At the height of the 2008 financial crisis I was invited to an off-the-record media lunch with a famous investor. I was taken aback when one of the world’s most successful capitalists announced that the crisis showed the Chinese had a superior economic model.
China has tried something different from traditional capitalism, with its reliance on the ‘hidden hand’ of the free market. Since the first economic reforms in 1978, the heavy hand of the state has grown and modernized the economy with staggering results. If you believe the data, eight hundred million Chinese people no longer live in poverty and China has averaged 10 percent growth a year since reforms began.
China’s success seems to challenge two central premises of our market economics: you can’t have growth without risk, and growth is worth the risk. Economists consider these premises to be as true as the law of gravity. A market economy experiences recession when there’s a sudden shock, or people take on too much risk by lending or borrowing too much or making bad investments. Unemployment, wealth destruction, and then political accountability follow.
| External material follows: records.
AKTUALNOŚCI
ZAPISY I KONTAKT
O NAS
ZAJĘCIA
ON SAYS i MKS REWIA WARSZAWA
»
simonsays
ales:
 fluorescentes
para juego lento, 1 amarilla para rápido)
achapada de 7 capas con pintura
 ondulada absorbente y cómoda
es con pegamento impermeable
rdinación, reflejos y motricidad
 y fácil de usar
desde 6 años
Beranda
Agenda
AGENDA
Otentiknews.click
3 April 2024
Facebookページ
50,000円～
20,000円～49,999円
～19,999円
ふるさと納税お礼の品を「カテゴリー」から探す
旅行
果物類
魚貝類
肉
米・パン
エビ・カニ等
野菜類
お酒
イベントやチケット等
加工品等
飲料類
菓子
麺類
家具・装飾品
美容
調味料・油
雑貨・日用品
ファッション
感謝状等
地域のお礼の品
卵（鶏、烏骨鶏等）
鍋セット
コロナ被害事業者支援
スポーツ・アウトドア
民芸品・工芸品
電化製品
But the risk of a recession is the cost of a growing and dynamic economy: no risk, no innovation and no sustainable wealth creation.
Sometimes the growth/risk calculus goes wrong, as it did in the crisis of 2007-08. China’s new model of command-economy capitalism appears to ensure steady and high growth with none of the pain. The government hand directs where capital and people flow, and it absorbs the losses too. This is why the failure of the Evergrande Real Estate Group, the second-largest property developer in China, is probably not China’s ‘Lehman moment’, when a bubble of bad debt becomes a market contagion.
Evergrande probably won’t cause a massive recession. It probably won’t cause the over-leveraged Chinese real-estate sector to implode and take household savings down with it. The Chinese government won’t let that happen, and they have tens of trillions of dollars worth of gross domestic savings to throw at the problem.
Evergrande is also why that famous investor was wrong about Chinese superiority. The Evergrande failure shows what happens when capital flows are directed by bureaucrats instead of markets and few pay the price of bad investment. Real estate activities account for 28.7 percent of China’s GDP (compared to 18.5 percent in the US in 2005), and China has enough empty housing stock for 90 million people. Markets don’t always get it right, but when you take risk out of the equation, investors make even worse decisions. As investors assumed that China won’t let developers fail, highly leveraged capital continued to flow to the sector, including from foreign investors and Chinese households with lots of savings and not many places to invest it.
Real estate has caused trouble before. The years from 2010 to 2014 were also a period of highly leveraged overbuilding. The Chinese government headed off a crisis by paying people to relocate into the overbuilt housing and demolishing their older, sometimes poorly built homes. There was no financial disaster in 2014, but this massive intervention worsened the underlying problem: it raised real estate prices and created more moral hazard in the market.
This perpetual near-crisis is a policy choice. The CCP recognizes trouble in the real-estate sector, but is still not comfortable with a free market for capital. Instead it is enforcing discipline through regulation. It recently established the ‘three red lines’, leverage ratios limiting how much debt a property developer can take on. The new regulations hit Evergrande particularly hard, and now it is defaulting on its debt payments.
South Korea and Japan have tried managing risk through industrial policy and capital controls, but not nearly to the same extent as China. It worked for a while for them too, when they were poor countries becoming rich. They also had populations primed to become more productive if you gave them machines and education. But eventually you run out of people, and the only way to keep growing is through innovation.
Industrial policy doesn’t have a great track record with innovation. The best ideas often come from unexpected places: think of the commercial steam engine or penicillin. Markets aren’t perfect, but they tend to be better than governments at spotting innovators and giving them the capital to grow and bring their ideas to market. Eventually South Korea and Japan had to become traditional market economies in order to keep growing.
Beyond the fading possibility that it will allow Evergrande to fail, there is no sign China will embrace markets. The state will probably bail out some investors, most likely Chinese households. The CCP wants to hold on to both the benefits of market discipline and the power to direct capital to politically-favored industries — it has recently interfered with capital markets to hobble the gaming and tutoring industries. Who knows what growth-enhancing innovations this will cost China, and the world?
China’s economic success promised the holy grail of economics: growth free from risk. But sustainable growth requires a market where capital is free to go where it needs to, and where investors and savers are rewarded for good choices and pay the price when things go wrong. The Chinese government is not letting this happen, even if it does let Evergrande fail. That means innovation cannot thrive; that, in itself, will eventually stifle growth. There will be more Evergrandes in China’s future, and the state won’t always be able to bail out its economy, because it can’t sustain this level of growth without meaningful risk. Throw in a shrinking population, and the CCP might not have the means to deal with the next Evergrande.
China may muddle through this time: it is still growing fast, so it still has some margin of error. But its population is shrinking and a distorted capital market is bound to cause more bubbles. This will end badly. It could be a crash that takes down the global economy. Or, if China is ‘lucky’, it could just be a lackluster economy that no longer enriches its citizens.